You might be a birder if you don’t blush when you say Bushtit or Woodcock.
You might be a birder if your friends have tennis elbow, but you have warbler neck.
You might be a birder if your binoculars/camera cost more than your car.
You might be a birder if you buy 8 kinds of suet but only one kind of breakfast cereal.
You might be a birder if you lose friends, and perhaps even your spouse, from fighting over the pronunciation of “pileated.”
You might be a birder if it's a northeaster, the rain is horizontal, a small craft advisory has been issued, but it’s birdathon and you need to up the day’s list.
You might be a birder if your spouse doesn't understand why you must keep a yard list, a county list, a state list, a U.S. list, a lower-48 list, a Canada list, an ABA list (whatever that is), a world list, and an escrow list.
You might be a birder if you stop the car frequently, and your riders say "What are you stopping for?"
You might be a birder if you can say exactly where you saw a dozens of lifebirds but don't recall exactly where you first met your spouse.
You might be a birder if "nemesis bird" means something to you.
You might be a birder if you can find Pt. Pelee, Pt. Reyes, and Cape May on a map in less than five seconds.
You might be a birder if you've got better things to do than watch "the big game."
You might be a birder if you've got better things to do than attend your birthday party.

Saturday, January 8, 2011

new birds #115-116

BEAUTIFUL snow falling this morning when I woke up. Sigh.

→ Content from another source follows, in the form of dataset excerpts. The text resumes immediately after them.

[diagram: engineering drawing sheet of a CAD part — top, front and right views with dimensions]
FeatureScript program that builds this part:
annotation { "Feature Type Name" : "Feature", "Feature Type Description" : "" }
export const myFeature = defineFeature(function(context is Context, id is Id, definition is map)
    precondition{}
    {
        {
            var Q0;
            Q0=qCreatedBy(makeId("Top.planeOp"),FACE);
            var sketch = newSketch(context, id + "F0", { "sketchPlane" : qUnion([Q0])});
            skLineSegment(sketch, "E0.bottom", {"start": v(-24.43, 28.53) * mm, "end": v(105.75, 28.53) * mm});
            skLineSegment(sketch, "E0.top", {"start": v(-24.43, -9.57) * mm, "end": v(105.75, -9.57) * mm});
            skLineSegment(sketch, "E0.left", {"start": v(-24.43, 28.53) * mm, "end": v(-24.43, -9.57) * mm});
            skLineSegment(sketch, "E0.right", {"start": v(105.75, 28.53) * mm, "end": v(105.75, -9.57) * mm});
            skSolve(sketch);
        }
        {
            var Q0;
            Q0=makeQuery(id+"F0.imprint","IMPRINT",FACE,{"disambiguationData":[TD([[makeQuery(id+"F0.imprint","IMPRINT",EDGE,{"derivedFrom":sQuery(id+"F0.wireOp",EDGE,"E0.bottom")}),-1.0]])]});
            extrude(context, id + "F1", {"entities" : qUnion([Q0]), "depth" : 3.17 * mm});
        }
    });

Today was not really meant to be a birding day, but I wanted to stop at the Hilda feeders before heading out to ski this afternoon. It's a great spot for winter birding. There was a raven perched in a tree closeby, puffing itself up once in a while and making this call that is so hard to a gurgly bell...does that even make sense? Cornell has a very interesting assortment of Raven calls on its website. I wanted to video it, but flew out of sight before I got the chance. HUGE bird. Anyway, it was nice because it's a counter for me! (which I differentiate from lifer, since I only "count" if I've got a picture!). Oh yeah, and I'll spare you from the Poe references.

#115: Common Raven; Hilda Road, Ottawa; January 8, 2011
There were some redpolls at the feeders so I was finally able to get somewhat close. Didn't see the hoary that was reported though.

#116: Common redpoll, female(right); Hilda Road, Ottawa; January 8, 2011 (hanging out with an AT sparrow)
There were lots of cardinals too. Is it just me or do they get more red in winter? Their colour was just POPPING against the white. It was so beautiful to see!
nice haircut!

All in all, seen today: mourning doves, northern cardinals, common raven, black-capped chickadees, american tree sparrows, hairy woodpeckers, white-breasted nuthatch, american goldfinch, and a northern shrike at carling/rifle.

So we're there and then I just look over and there's a doe staring right at, "did you bring carrots or what?" it sort of snuck away, but came back with a friend. next time I go, I'll be better prepared. But Matt got this AMAZING shot while he was hogging my camera (credit comes at a price Matt!).

other wildlife seen today: a cute red squirrel and a porcupine.

didn't end up skiing!

So I started to wonder to myself if there was some birding software out there that could make keeping track of things easier. I'm sort of been using the pen and paper technology up until now. So I just did a quick google search and found this: I'm sure there is more out there, so I'm going to research into this. Does anybody use any software and which one? Free is always good....

I haven't really made any birding resolutions but there are a few birds that I would like to see this year that shouldn't be hard. Bohemian waxwings, saw-whet owl, green heron, common moorhen to name a few...

i'm designing birding tshirts for the next spring birding season. nerd city over here!